[YOUR OBJECTIVE] Restate each record exactly as it was written.

__________________________________________________

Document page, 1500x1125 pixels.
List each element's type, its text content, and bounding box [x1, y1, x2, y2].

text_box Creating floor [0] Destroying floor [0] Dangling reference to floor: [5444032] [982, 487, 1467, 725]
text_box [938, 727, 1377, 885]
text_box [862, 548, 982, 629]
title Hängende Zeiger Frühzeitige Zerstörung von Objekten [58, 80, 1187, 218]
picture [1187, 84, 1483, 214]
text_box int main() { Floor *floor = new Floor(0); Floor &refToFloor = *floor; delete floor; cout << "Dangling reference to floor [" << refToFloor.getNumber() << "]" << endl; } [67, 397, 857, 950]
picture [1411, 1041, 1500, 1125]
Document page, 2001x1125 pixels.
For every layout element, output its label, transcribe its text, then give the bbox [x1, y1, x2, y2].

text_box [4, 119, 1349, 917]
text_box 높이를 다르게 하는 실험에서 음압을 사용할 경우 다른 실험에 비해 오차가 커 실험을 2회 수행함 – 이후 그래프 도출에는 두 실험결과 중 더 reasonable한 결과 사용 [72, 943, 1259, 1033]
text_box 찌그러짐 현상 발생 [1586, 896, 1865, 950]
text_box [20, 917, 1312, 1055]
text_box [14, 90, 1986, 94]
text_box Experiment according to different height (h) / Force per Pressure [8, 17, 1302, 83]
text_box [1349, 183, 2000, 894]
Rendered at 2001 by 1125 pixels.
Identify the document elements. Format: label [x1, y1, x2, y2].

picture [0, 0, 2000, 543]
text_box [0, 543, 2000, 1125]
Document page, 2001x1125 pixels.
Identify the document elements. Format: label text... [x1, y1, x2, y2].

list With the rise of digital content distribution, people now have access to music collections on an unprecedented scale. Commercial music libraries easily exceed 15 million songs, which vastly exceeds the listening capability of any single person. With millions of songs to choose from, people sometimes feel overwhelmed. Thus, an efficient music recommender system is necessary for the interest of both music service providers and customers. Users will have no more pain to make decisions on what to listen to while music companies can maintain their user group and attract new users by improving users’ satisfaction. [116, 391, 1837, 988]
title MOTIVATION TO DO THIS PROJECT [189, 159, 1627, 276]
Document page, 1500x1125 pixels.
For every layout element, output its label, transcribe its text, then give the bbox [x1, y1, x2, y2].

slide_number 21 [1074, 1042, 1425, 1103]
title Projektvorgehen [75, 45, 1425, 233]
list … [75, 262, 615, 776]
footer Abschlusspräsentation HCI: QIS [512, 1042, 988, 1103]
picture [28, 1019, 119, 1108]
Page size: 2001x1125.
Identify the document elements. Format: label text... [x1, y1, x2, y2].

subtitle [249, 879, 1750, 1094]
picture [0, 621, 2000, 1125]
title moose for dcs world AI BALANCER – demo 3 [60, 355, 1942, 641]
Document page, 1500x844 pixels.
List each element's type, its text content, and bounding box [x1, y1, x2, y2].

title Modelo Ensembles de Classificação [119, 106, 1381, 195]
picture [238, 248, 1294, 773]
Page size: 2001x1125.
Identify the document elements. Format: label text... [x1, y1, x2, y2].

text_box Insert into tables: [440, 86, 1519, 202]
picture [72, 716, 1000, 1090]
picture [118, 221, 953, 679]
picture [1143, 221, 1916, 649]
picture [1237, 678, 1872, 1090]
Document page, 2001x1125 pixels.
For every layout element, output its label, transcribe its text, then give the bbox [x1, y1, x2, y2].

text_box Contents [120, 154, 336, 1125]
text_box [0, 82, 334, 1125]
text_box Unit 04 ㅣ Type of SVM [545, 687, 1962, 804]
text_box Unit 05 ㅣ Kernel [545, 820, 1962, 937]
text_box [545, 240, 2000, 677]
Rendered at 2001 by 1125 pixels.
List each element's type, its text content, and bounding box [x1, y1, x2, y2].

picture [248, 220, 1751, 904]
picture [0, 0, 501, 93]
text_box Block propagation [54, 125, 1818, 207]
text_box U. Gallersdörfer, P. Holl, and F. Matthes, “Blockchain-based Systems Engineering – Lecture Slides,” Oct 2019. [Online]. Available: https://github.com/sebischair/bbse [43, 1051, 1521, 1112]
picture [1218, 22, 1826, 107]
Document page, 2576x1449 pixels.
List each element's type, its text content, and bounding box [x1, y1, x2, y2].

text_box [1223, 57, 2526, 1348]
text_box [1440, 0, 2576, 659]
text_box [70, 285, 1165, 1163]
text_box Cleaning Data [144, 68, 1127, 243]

__________________________________________________

[EXERCISE SOLUTION]
Document page, 1500x1125 pixels.
List each element's type, its text content, and bounding box [x1, y1, x2, y2].

text_box Creating floor [0] Destroying floor [0] Dangling reference to floor: [5444032] [982, 487, 1467, 725]
text_box [938, 727, 1377, 885]
text_box [862, 548, 982, 629]
title Hängende Zeiger Frühzeitige Zerstörung von Objekten [58, 80, 1187, 218]
picture [1187, 84, 1483, 214]
text_box int main() { Floor *floor = new Floor(0); Floor &refToFloor = *floor; delete floor; cout << "Dangling reference to floor [" << refToFloor.getNumber() << "]" << endl; } [67, 397, 857, 950]
picture [1411, 1041, 1500, 1125]
Document page, 2001x1125 pixels.
For every layout element, output its label, transcribe its text, then give the bbox [x1, y1, x2, y2].

text_box [4, 119, 1349, 917]
text_box 높이를 다르게 하는 실험에서 음압을 사용할 경우 다른 실험에 비해 오차가 커 실험을 2회 수행함 – 이후 그래프 도출에는 두 실험결과 중 더 reasonable한 결과 사용 [72, 943, 1259, 1033]
text_box 찌그러짐 현상 발생 [1586, 896, 1865, 950]
text_box [20, 917, 1312, 1055]
text_box [14, 90, 1986, 94]
text_box Experiment according to different height (h) / Force per Pressure [8, 17, 1302, 83]
text_box [1349, 183, 2000, 894]
Rendered at 2001 by 1125 pixels.
Identify the document elements. Format: label [x1, y1, x2, y2].

picture [0, 0, 2000, 543]
text_box [0, 543, 2000, 1125]
Document page, 2001x1125 pixels.
Identify the document elements. Format: label text... [x1, y1, x2, y2].

list With the rise of digital content distribution, people now have access to music collections on an unprecedented scale. Commercial music libraries easily exceed 15 million songs, which vastly exceeds the listening capability of any single person. With millions of songs to choose from, people sometimes feel overwhelmed. Thus, an efficient music recommender system is necessary for the interest of both music service providers and customers. Users will have no more pain to make decisions on what to listen to while music companies can maintain their user group and attract new users by improving users’ satisfaction. [116, 391, 1837, 988]
title MOTIVATION TO DO THIS PROJECT [189, 159, 1627, 276]
Document page, 1500x1125 pixels.
For every layout element, output its label, transcribe its text, then give the bbox [x1, y1, x2, y2].

slide_number 21 [1074, 1042, 1425, 1103]
title Projektvorgehen [75, 45, 1425, 233]
list … [75, 262, 615, 776]
footer Abschlusspräsentation HCI: QIS [512, 1042, 988, 1103]
picture [28, 1019, 119, 1108]
Page size: 2001x1125.
Identify the document elements. Format: label text... [x1, y1, x2, y2].

subtitle [249, 879, 1750, 1094]
picture [0, 621, 2000, 1125]
title moose for dcs world AI BALANCER – demo 3 [60, 355, 1942, 641]
Document page, 1500x844 pixels.
List each element's type, its text content, and bounding box [x1, y1, x2, y2].

title Modelo Ensembles de Classificação [119, 106, 1381, 195]
picture [238, 248, 1294, 773]
Page size: 2001x1125.
Identify the document elements. Format: label text... [x1, y1, x2, y2].

text_box Insert into tables: [440, 86, 1519, 202]
picture [72, 716, 1000, 1090]
picture [118, 221, 953, 679]
picture [1143, 221, 1916, 649]
picture [1237, 678, 1872, 1090]
Document page, 2001x1125 pixels.
For every layout element, output its label, transcribe its text, then give the bbox [x1, y1, x2, y2].

text_box Contents [120, 154, 336, 1125]
text_box [0, 82, 334, 1125]
text_box Unit 04 ㅣ Type of SVM [545, 687, 1962, 804]
text_box Unit 05 ㅣ Kernel [545, 820, 1962, 937]
text_box [545, 240, 2000, 677]
Rendered at 2001 by 1125 pixels.
List each element's type, its text content, and bounding box [x1, y1, x2, y2].

picture [248, 220, 1751, 904]
picture [0, 0, 501, 93]
text_box Block propagation [54, 125, 1818, 207]
text_box U. Gallersdörfer, P. Holl, and F. Matthes, “Blockchain-based Systems Engineering – Lecture Slides,” Oct 2019. [Online]. Available: https://github.com/sebischair/bbse [43, 1051, 1521, 1112]
picture [1218, 22, 1826, 107]
Document page, 2576x1449 pixels.
List each element's type, its text content, and bounding box [x1, y1, x2, y2].

text_box [1223, 57, 2526, 1348]
text_box [1440, 0, 2576, 659]
text_box [70, 285, 1165, 1163]
text_box Cleaning Data [144, 68, 1127, 243]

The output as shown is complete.